Digging deeper into data science
CESM is a good example of how a company and the consortium work hand in hand. The marketing intelligence company uses data analytics to develop marketing strategies for more than 30 clients, including Xerox, Briggs and Stratton, and PGA of America.
The company, which has 10 employees, began working with the consortium on a project-by-project basis four months ago for two reasons, Loury says.
- Bench strength. “We’re in the process of bringing on several new clients at one time, and it would be difficult to hire enough qualified applicants to meet those needs,” says Loury. “The consortium allows us to expand our bench strength beyond our core team, at a moment’s notice.”
- Access to data science experts and super-computing and cloud capabilities that even many large companies can’t afford on their own. “This give us an ability to do work of an even higher complexity than we normally would,” Loury says.
For example, one of its clients wants to expand sales of its product nationwide. CESM collected and prepared large, detailed data sets showing how various competitors’ sales had changed in areas where the client had already successfully introduced its product. They gathered similar data on sales trends from other areas around the nation.
The consortium’s scientists then developed algorithms to identify in which of those other areas the combinations of competitors and sales trends, among other variables, were most similar to those that existed in the areas where the client has already been successful. This helped CESM predict areas where expansion might be most likely to succeed.

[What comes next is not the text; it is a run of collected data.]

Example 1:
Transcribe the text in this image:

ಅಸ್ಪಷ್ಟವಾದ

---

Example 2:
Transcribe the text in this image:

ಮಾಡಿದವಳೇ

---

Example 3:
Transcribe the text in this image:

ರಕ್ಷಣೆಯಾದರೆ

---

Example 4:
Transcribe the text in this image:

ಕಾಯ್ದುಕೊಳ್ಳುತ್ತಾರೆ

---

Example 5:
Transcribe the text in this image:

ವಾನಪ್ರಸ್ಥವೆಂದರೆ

Sutton, the company’s vice president for client service, says CESM looks forward to working with the consortium on more projects. For example, they would like to develop an algorithm that more accurately attributes which parts of a company’s marketing effort – social media, radio, television, or print — are having the largest impact on sales.

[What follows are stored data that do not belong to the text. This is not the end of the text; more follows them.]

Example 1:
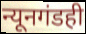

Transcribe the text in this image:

न्यूनगंडही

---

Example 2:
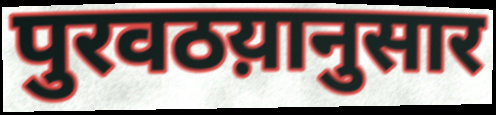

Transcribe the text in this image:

पुरवठय़ानुसार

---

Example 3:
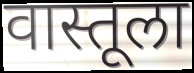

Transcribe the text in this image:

वास्तूला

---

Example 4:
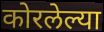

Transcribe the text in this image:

कोरलेल्या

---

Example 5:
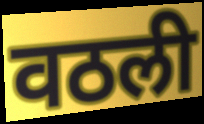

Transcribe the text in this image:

वठली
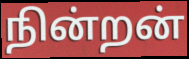
நின்றன்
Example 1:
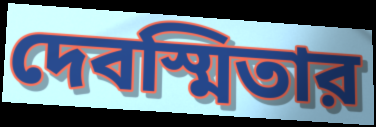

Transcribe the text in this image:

দেবস্মিতার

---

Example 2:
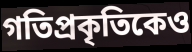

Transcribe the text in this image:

গতিপ্রকৃতিকেও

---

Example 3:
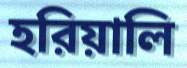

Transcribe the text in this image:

হরিয়ালি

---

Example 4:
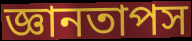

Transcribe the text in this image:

জ্ঞানতাপস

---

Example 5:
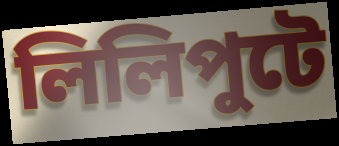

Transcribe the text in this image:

লিলিপুটে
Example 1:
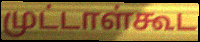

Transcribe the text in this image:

முட்டாள்கூட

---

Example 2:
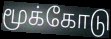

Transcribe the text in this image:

மூக்கோடு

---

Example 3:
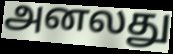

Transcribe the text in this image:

அனலது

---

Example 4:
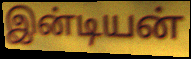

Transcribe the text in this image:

இன்டியன்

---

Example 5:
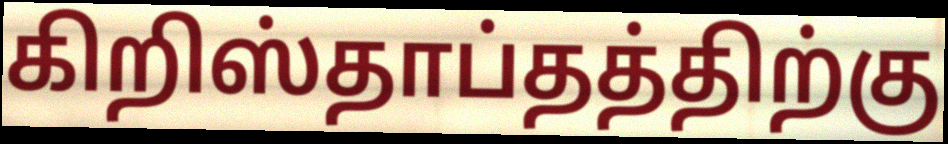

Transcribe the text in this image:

கிறிஸ்தாப்தத்திற்கு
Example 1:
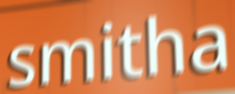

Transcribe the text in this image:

smitha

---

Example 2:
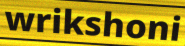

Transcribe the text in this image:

wrikshoni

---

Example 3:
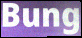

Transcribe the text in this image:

Bung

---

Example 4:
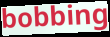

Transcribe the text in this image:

bobbing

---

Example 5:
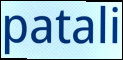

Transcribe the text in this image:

patali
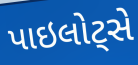
પાઇલોટ્સે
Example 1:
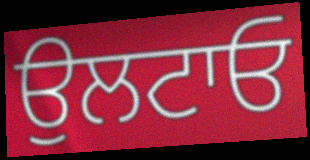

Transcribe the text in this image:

ਉਲਟਾਓ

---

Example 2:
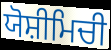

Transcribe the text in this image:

ਯੋਸ਼ੀਮਿਚੀ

“From a leadership perspective, Walt (Johnson) and Karla (George, director of operations) have been fantastic,” Loury says. “They’ve been very interested in helping us, and in checking to make sure things are delivered as promised.”

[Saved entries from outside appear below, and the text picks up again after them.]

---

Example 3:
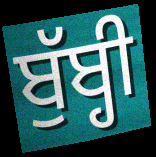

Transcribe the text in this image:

ਬੁੱਬ੍ਹੀ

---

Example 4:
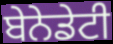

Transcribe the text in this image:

ਬੇਨੇਡੇਟੀ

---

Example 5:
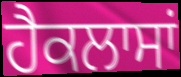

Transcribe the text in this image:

ਹੈਕਲਾਸਾਂ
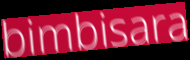
bimbisara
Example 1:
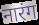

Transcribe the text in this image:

नारंग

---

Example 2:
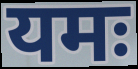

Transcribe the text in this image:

यमः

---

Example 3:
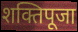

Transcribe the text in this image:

शक्तिपूजा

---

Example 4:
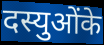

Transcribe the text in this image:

दस्युओंके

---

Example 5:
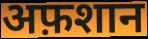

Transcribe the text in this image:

अफ़शान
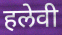
हलेवी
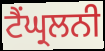
ਟੈਂਘ੍ਰਲਨੀ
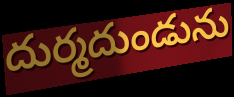
దుర్మదుండును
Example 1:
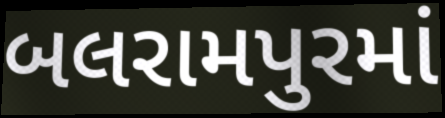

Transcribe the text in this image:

બલરામપુરમાં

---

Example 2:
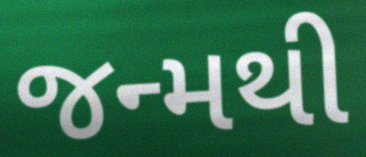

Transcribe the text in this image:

જન્મથી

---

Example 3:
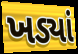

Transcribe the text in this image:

ખડ્યાં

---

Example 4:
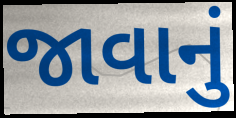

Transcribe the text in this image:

જાવાનું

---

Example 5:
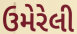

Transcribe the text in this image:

ઉમેરેલી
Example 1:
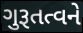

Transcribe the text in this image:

ગુરૂતત્વને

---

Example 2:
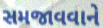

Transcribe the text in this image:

સમજાવવાને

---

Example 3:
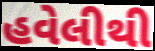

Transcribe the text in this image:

હવેલીથી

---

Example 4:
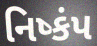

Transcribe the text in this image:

નિષ્કંપ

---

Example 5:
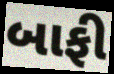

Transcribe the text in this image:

બાફી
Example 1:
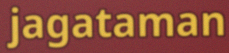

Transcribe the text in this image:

jagataman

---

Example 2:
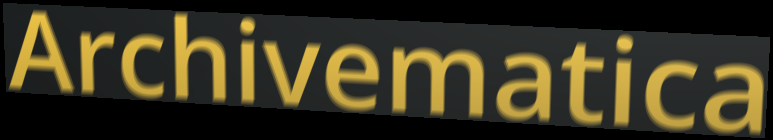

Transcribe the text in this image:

Archivematica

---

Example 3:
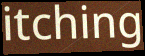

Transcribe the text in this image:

itching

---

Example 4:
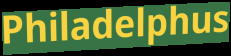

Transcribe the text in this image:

Philadelphus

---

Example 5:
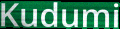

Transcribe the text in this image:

Kudumi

The consortium’s scientists, Sutton says, “have always been excited to dig deeper. I never got the feeling that there was frustration when the data wasn’t supporting something we were hoping to accomplish. Instead, we were constantly pivoting to new questions we could ask.”
Thanks in large part to its partnership with the consortium, CESM is hiring two new data-science employees this fall, and will likely add a third next year, Loury says.
And that’s what makes Johnson happiest of all.
“The point of the consortium isn’t to hire a bunch of scientists at the University of Rochester,” he says, “but to attract more people to the region for high tech jobs.”